Vladimir Putin's daring bid to host the Winter Olympics in the politically dicey Caucasus Mountains was his way of showing to the world that he had created a stylish, fun-loving country, a Russia that had defeated violent separatism once and for all.

Security at the site of the Olympics is watertight, so Islamist extremists have vowed to bring violence to the Russian heartland. Volgograd, 650 kilometres from Sochi, and a city storied in Russian history, offers a tempting target.
Putin demanded a tightening of security on Monday amid fears that foreign guests in particular could be frightened away from the Winter Games, scheduled for February 7-23. The two bomb blasts effectively blunt his recent charm offensive, seemingly aimed at the West with the Olympics in mind, that saw the release of the oil tycoon Mikhail Khodorkovsky, two of the Pussy Riot members and the crew of the Greenpeace ship Arctic Sunrise, held on criminal charges since late summer.

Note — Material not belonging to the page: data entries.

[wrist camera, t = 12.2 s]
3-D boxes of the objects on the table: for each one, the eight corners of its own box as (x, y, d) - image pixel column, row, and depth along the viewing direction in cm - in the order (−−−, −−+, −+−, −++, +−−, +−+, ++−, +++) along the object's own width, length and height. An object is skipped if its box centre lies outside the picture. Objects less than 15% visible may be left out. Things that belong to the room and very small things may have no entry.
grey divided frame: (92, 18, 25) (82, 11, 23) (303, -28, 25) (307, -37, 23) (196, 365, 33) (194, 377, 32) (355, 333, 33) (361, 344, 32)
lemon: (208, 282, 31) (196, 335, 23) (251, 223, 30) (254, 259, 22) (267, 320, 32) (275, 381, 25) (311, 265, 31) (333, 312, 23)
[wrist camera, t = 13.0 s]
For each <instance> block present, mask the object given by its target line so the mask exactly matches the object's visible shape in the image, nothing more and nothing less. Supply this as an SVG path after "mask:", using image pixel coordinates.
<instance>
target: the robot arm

Although no groups claimed responsibility for the Volgograd attacks, officials said they believe they were related - and linked to an extremist group in Dagestan.

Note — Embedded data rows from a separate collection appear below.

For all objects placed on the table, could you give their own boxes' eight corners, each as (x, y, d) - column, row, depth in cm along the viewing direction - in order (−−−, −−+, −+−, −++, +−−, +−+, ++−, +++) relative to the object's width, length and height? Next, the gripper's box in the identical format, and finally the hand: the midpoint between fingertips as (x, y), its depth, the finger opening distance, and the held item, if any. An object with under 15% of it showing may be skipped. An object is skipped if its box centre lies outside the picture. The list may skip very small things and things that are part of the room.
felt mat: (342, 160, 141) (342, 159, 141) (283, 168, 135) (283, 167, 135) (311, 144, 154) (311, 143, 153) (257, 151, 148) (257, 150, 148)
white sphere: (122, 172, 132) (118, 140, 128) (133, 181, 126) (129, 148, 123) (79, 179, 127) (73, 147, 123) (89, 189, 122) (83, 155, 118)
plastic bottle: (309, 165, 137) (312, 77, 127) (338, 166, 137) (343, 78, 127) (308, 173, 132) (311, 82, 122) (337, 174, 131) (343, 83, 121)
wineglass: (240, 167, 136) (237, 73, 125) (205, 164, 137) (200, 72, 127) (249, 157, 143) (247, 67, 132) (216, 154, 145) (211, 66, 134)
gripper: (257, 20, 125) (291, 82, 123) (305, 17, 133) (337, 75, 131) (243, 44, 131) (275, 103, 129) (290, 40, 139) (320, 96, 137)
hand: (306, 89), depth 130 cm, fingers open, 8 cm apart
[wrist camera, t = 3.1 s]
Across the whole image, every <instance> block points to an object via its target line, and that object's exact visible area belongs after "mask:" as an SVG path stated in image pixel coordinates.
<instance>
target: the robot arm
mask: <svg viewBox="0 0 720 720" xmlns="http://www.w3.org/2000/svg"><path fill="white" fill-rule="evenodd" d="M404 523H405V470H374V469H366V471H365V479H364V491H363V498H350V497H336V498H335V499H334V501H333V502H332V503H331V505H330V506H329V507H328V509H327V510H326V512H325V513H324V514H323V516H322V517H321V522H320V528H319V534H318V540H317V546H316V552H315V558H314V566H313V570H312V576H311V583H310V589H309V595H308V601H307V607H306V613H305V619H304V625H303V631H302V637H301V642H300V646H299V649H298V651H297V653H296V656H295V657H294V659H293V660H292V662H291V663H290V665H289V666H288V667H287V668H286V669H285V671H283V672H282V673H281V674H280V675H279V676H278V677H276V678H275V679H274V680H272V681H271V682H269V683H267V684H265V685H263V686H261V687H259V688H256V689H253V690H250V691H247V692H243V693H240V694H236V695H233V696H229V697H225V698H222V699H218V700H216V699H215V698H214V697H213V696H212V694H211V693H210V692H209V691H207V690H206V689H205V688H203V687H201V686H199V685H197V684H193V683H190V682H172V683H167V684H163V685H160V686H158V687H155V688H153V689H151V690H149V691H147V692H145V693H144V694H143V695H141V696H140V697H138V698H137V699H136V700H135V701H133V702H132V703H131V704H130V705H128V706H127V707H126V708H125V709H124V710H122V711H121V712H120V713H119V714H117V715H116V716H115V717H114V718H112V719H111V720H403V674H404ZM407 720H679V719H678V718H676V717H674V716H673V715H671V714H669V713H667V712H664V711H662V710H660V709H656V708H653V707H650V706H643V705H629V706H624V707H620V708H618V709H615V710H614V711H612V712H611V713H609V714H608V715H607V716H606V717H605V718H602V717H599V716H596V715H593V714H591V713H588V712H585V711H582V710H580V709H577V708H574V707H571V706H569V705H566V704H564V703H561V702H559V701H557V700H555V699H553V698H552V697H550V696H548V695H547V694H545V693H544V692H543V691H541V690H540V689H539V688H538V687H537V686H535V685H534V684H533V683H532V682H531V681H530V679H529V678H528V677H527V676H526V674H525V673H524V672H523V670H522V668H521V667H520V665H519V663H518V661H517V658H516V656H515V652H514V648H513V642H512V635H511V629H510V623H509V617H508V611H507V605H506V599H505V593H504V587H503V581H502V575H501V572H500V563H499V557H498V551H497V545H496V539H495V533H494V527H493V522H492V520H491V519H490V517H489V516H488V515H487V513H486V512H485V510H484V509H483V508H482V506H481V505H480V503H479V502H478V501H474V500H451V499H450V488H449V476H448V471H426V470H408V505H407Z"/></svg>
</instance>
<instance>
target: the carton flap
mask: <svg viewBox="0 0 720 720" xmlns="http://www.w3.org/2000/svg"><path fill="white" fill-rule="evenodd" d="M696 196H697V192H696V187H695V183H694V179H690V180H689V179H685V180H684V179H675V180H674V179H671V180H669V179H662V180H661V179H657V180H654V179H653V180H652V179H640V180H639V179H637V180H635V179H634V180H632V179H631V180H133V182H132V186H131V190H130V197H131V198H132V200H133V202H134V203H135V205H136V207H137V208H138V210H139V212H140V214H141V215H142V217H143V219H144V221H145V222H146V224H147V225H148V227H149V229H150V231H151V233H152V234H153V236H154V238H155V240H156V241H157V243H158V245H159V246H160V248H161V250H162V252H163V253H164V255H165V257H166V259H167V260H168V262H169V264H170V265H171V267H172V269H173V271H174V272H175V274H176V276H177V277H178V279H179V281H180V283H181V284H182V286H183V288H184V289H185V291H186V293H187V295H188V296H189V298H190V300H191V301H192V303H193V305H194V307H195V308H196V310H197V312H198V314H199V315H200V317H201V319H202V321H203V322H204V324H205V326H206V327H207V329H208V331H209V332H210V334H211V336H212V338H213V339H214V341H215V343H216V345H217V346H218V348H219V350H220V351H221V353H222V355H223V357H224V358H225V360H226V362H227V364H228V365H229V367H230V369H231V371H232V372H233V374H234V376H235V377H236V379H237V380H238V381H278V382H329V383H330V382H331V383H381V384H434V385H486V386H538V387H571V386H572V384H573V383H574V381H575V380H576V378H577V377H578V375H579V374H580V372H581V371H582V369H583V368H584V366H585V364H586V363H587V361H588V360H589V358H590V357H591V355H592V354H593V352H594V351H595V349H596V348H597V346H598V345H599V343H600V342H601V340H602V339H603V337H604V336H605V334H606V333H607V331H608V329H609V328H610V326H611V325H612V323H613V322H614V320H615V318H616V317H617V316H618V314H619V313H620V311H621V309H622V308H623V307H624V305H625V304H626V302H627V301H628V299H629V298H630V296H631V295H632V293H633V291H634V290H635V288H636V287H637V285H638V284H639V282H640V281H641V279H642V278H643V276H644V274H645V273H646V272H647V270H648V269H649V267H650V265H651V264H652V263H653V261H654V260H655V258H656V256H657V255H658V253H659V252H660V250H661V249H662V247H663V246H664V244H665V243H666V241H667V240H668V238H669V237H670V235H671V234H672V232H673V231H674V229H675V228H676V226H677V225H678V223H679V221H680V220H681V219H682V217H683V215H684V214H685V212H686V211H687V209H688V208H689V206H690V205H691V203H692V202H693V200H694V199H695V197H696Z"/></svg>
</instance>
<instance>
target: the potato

Russia has been engaged in an enduring and violent struggle with extremists since it defeated a separatist movement in Chechnya in the 1990s. After the war, a growing number of separatists turned radical, evolving into Islamist extremists who have launched sporadic terrorist attacks from Moscow to the hinterlands. They have also carried out a low-grade battle with authorities, now centred in the southern region of Dagestan, inflicting casualties among Russian forces more numerous than the US military suffers in Afghanistan.